:: Passage ::
** Start **

CASE STUDIES · ABBVIE
NGA Platform
Designing the Foundations of a Global Analytics Platform
I was brought in to map information architecture for a new internal platform. What I found was not an architecture problem. It was a system without foundations — no shared structure, no design governance, no process for onboarding the 30+ dashboards that needed to move into it.
I built all three. Then I documented them well enough that other designers could own them.
Project details
CLIENT
AbbVie
THE SCOPE
Information Architecture
Design System
Design Leadership
Dashboard/BI Migration
MY ROLE
Product Designer
THE TEAM
Product Designer
Stakeholders
Project Managers
Developers
Context
01 · THE PROBLEM
AbbVie's business units across America, Europe, and Asia each measured performance in their own way. Their own tools, their own structures, their own logic. Power BI in one region. Qlik in another. No shared language, no comparable data, no unified view.
The Next Generation Analytics (NGA) platform was built to fix that: a single internal system where every business unit could measure the same things, the same way, regardless of geography. The vision was clear. The path to getting there was not.
When I joined, the platform had begun development but lacked the structural foundations to support what it was supposed to become. Three problems were compounding each other.
01.
Fragmented product structure
Features were being designed in isolation. Built to answer immediate stakeholder requests, with no map of how they connected. Nobody had a complete picture of what the platform was, or where it was going.
02.
Inconsistent design practices
The component library (not a formal Design System) was rigid, poorly documented, and frequently detached during design work. Design and development were drifting apart with every sprint.
03.
No migration process
Business units were being asked to move their dashboards into a platform that was still maturing; with capabilities that didn't always match what they were used to. Without a process, every migration generated significant rework and slowed development.
These were not separate problems. They were the same problem at different layers of the system.
What I did
02 · THE PROCESS
I approached this as a system-level initiative. The goal was not to design interfaces. It was to build the structural foundations that would allow the platform (and the teams using it) to scale. That meant working across three parallel tracks, each one making the next possible.
2.1 Making the system visible
Before anything could be fixed, someone had to understand what existed.
2.1.1 INFORMATION ARCHITECTUTRE
I conducted a comprehensive analysis of the platform's current state: mapping features, interaction flows, information architecture, and dependencies between modules. Using Figma and FigJam, I built a visual architecture map. A single artifact that showed how every part of the platform connected, and where it didn't.
What the map surfaced was significant: duplicated feature concepts, unclear navigation structures, interaction dead ends, inconsistencies in naming and labeling across modules. None of it was visible from inside a single workstream. You had to see the whole system at once.

Flow Example: "View Graph Asset" interaction flow
One small section of the platform-wide architecture mapping. Documented using a breadboarding approach: places, affordances, and connection lines without visual styling. The method kept review sessions focused on flow logic and usability decisions, rather than derailing into aesthetic discussions before the structural problems were solved.

** End **

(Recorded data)
** Start **

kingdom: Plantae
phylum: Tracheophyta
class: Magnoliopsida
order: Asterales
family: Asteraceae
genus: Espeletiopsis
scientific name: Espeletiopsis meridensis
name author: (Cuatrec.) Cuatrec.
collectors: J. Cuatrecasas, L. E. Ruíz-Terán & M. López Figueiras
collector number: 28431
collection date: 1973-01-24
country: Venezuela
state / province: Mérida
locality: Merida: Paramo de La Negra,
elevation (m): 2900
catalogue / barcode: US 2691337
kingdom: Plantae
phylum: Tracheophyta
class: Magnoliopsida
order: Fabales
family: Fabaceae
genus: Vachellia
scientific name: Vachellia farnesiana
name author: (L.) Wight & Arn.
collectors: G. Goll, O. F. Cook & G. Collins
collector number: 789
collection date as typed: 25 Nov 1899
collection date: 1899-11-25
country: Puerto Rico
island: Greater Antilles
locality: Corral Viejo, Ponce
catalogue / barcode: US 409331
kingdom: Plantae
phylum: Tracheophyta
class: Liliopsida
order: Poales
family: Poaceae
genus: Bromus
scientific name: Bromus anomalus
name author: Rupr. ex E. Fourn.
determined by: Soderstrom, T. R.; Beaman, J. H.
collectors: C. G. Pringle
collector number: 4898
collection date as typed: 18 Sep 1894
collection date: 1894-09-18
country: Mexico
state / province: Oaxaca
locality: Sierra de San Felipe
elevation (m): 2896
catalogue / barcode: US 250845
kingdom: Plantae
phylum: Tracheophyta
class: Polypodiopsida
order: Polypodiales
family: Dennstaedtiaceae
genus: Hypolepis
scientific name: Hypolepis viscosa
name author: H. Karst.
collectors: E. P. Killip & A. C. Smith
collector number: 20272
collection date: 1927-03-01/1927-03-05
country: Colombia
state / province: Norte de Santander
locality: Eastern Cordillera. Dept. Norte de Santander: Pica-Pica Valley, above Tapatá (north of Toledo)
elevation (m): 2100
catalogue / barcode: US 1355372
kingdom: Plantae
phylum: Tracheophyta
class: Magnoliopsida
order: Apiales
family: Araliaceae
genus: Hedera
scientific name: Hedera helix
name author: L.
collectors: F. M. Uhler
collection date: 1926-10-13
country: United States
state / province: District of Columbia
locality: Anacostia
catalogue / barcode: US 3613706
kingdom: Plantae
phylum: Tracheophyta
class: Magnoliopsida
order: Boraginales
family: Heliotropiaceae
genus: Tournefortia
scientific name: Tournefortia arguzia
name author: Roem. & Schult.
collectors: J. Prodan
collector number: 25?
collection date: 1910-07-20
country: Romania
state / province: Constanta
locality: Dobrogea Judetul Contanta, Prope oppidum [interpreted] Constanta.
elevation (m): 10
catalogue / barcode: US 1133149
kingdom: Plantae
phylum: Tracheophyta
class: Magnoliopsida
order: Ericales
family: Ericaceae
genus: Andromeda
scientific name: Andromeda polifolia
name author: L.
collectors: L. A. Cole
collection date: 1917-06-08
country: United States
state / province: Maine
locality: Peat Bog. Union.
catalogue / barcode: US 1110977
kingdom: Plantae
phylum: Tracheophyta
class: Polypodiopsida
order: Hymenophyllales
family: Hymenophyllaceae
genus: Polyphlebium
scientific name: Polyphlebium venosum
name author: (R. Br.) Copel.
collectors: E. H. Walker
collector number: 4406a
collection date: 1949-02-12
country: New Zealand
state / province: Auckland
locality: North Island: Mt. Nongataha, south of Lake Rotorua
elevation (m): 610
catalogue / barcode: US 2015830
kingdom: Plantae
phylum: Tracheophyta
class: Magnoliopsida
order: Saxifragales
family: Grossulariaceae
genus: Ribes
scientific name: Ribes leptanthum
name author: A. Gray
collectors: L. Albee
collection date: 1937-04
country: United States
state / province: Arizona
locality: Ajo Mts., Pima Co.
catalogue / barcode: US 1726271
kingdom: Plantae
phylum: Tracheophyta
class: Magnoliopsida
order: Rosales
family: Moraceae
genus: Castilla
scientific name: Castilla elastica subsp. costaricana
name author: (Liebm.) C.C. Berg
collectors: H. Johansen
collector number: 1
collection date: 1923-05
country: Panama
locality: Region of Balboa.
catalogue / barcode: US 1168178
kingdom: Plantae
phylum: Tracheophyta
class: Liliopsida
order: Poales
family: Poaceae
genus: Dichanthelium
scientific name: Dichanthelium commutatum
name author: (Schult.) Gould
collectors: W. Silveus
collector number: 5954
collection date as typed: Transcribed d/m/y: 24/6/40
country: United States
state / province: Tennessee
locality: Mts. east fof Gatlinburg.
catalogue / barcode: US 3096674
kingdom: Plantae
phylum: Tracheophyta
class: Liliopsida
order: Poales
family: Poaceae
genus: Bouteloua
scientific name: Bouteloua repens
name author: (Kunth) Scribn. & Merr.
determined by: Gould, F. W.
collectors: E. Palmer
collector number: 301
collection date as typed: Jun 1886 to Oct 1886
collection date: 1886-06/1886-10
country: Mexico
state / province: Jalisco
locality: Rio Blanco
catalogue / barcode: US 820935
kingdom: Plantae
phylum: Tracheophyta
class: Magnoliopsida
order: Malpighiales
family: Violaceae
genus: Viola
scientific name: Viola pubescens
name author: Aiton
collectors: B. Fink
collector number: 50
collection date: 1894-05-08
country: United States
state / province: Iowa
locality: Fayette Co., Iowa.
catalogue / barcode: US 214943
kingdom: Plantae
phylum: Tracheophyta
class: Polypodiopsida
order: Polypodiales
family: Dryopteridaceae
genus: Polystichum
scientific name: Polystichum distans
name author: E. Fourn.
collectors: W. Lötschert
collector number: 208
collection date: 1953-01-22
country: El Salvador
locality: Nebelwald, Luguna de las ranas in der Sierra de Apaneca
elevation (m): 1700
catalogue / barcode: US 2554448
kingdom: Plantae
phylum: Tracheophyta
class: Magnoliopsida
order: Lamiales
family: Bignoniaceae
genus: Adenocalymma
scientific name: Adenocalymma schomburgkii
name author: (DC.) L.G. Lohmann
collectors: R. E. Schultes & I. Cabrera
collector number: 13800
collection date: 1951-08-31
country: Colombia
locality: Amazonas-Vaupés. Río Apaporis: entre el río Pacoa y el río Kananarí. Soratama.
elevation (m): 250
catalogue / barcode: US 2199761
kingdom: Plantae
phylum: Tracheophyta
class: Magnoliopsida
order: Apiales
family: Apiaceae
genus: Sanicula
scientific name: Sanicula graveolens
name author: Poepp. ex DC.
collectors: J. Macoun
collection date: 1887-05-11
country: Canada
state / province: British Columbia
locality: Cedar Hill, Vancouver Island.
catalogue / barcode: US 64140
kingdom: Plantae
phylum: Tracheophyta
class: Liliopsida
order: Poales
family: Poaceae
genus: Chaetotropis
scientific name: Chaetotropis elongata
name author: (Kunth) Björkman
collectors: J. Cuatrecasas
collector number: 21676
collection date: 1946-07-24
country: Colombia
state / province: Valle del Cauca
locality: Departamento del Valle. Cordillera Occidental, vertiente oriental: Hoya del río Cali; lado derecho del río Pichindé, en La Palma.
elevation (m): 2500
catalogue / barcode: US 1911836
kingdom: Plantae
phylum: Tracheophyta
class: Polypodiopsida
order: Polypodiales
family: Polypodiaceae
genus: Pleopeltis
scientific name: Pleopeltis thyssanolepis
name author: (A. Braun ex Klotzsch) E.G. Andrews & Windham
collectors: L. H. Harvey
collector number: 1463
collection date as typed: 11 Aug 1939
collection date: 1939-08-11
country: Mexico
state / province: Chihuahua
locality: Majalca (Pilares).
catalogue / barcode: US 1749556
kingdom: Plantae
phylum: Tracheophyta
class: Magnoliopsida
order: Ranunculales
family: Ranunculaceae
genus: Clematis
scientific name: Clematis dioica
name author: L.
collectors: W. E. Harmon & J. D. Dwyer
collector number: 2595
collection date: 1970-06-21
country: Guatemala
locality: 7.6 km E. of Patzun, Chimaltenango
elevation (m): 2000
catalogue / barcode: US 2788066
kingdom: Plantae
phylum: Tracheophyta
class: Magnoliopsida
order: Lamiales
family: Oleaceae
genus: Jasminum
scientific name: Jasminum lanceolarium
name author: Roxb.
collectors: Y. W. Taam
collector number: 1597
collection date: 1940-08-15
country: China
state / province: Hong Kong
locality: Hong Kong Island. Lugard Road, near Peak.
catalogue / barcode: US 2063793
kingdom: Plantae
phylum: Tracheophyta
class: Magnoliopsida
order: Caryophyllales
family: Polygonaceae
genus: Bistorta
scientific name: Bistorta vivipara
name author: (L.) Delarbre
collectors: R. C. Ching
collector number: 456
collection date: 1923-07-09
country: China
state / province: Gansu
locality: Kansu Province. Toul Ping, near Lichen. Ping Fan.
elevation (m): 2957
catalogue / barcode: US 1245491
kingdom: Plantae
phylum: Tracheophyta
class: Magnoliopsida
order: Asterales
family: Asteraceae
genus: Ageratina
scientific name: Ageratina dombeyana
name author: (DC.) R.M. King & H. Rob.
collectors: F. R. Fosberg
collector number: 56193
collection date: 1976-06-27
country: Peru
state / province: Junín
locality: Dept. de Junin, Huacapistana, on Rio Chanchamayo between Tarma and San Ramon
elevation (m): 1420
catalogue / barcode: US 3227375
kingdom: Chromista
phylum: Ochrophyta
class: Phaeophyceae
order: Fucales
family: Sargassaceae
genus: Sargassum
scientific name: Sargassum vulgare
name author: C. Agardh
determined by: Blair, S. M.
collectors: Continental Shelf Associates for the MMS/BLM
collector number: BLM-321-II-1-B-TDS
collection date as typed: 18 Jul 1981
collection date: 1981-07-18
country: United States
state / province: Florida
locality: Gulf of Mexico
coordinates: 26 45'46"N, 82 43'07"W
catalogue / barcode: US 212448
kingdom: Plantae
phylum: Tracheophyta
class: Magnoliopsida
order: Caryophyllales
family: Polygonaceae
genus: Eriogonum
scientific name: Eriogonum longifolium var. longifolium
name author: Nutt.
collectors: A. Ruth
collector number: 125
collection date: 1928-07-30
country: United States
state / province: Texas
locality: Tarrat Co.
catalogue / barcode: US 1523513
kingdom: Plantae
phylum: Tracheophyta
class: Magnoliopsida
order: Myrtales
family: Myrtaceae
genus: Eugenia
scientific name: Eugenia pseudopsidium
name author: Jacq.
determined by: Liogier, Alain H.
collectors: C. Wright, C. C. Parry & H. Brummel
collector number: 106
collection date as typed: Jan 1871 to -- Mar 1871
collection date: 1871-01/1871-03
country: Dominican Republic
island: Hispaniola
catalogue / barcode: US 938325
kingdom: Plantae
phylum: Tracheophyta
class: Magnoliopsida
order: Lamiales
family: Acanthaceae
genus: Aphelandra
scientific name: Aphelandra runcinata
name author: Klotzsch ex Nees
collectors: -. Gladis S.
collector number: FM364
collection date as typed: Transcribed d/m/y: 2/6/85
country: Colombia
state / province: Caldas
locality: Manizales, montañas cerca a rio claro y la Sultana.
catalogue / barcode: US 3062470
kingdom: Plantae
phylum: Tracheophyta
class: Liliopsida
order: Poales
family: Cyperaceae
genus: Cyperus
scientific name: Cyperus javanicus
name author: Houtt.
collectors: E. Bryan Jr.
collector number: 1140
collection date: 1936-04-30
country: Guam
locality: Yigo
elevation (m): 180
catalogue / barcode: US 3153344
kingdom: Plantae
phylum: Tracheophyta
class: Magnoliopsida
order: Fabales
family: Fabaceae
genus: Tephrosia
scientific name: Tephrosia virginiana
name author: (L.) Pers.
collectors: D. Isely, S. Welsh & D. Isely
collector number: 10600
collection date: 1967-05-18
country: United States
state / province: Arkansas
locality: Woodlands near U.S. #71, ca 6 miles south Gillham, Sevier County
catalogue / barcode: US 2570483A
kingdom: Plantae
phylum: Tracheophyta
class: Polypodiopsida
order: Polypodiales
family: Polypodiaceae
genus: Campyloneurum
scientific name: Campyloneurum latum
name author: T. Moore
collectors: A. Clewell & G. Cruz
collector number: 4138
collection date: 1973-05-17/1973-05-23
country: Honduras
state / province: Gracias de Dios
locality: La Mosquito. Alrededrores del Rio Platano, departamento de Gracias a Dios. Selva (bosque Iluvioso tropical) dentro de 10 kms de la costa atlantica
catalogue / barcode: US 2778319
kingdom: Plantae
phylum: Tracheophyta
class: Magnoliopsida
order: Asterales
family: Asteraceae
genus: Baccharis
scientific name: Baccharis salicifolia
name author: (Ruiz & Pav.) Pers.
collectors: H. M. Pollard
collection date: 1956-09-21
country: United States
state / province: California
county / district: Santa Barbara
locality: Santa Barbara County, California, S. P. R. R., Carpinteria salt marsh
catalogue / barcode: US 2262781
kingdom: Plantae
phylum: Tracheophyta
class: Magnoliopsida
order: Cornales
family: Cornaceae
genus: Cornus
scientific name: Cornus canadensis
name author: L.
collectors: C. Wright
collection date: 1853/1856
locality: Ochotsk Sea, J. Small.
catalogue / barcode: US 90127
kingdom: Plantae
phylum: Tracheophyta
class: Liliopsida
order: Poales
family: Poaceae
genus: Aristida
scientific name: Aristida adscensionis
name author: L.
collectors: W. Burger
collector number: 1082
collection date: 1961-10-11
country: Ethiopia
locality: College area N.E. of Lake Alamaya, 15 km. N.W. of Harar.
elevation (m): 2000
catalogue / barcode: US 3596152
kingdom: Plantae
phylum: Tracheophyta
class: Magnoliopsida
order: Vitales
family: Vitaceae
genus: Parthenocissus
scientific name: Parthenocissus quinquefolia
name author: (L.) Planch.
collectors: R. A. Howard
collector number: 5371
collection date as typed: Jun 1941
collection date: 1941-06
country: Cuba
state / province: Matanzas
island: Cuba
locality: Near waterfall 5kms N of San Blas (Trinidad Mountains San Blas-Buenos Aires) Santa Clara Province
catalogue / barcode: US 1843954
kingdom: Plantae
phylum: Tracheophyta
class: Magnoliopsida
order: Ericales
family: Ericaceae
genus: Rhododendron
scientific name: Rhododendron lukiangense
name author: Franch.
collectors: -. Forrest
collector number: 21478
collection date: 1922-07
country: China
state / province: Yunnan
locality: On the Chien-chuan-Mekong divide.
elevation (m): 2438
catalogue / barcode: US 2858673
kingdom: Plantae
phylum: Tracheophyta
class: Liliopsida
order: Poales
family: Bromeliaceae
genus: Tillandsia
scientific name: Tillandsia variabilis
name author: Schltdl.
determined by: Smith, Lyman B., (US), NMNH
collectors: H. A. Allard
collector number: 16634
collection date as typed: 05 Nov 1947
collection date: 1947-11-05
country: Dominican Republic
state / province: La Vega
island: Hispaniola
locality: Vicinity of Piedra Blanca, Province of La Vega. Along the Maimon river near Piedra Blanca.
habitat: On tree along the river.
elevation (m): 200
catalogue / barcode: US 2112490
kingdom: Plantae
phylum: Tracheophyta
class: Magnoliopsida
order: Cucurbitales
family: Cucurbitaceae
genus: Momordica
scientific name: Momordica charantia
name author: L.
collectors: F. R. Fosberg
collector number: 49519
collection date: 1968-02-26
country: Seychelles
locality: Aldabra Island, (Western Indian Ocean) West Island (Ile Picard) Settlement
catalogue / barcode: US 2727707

** End **

:: Exercise tasks ::
A. List every issue that the AbbVie platform case study says the visual architecture map surfaced.
B. Carry on the AbbVie analytics platform case study from the point where it stops.

:: Task-by-task answers ::
A.
- Duplicated feature concepts
- Unclear navigation structures
- Interaction dead ends
- Inconsistencies in naming and labeling across modules

B.
2.1.2 FEATURE SPECIFIC FLOW: TRANSLATION PROCESS
One gap the IA work surfaced had direct product implications: the platform was being built for a global user base, but its content was structured in English only. The stakeholders I worked with were all English-fluent; but the end users, the sales reps in each region, were not. A platform designed to unify global analytics needed to be readable in the language of the person using it.

Content translation process flow (fragment)
Mapping how content moves from creation to translation to regional publication, and how users interact with language settings within the platform.
I mapped and designed the translation process end to end: how static content would be authored, reviewed, translated, published, and managed per region. This included the language selection experience for users, the notification and review flows for translators, and the governance model for adding new language profiles to the platform. The feature addressed a structural gap that localization alone couldn't solve.
The architecture map and the translation flow together became reference tools beyond design. Leadership used them to prioritize new capabilities, resolve naming conflicts across teams, and make roadmap decisions with a shared visual language.
2.2 Rebuilding the design system
With the architecture visible, the next layer was the interface itself.
2.2.1 CURRENT STATUS: DESGIGN LIBRARY
The existing design system functioned more like a static component library than a true system. Components were rigid, isolated with minimal documentation, no token structure, and no clear usage guidelines. They were regularly detached because the system couldn't accommodate design needs, which meant every file was diverging from the last. Design and development had no shared source of truth.
2.2.2 AUDIT & REESTRUCTURATION
I ran a full audit: the existing component library, active design files, and implemented components within the platform. Then I restructured the system from the ground up.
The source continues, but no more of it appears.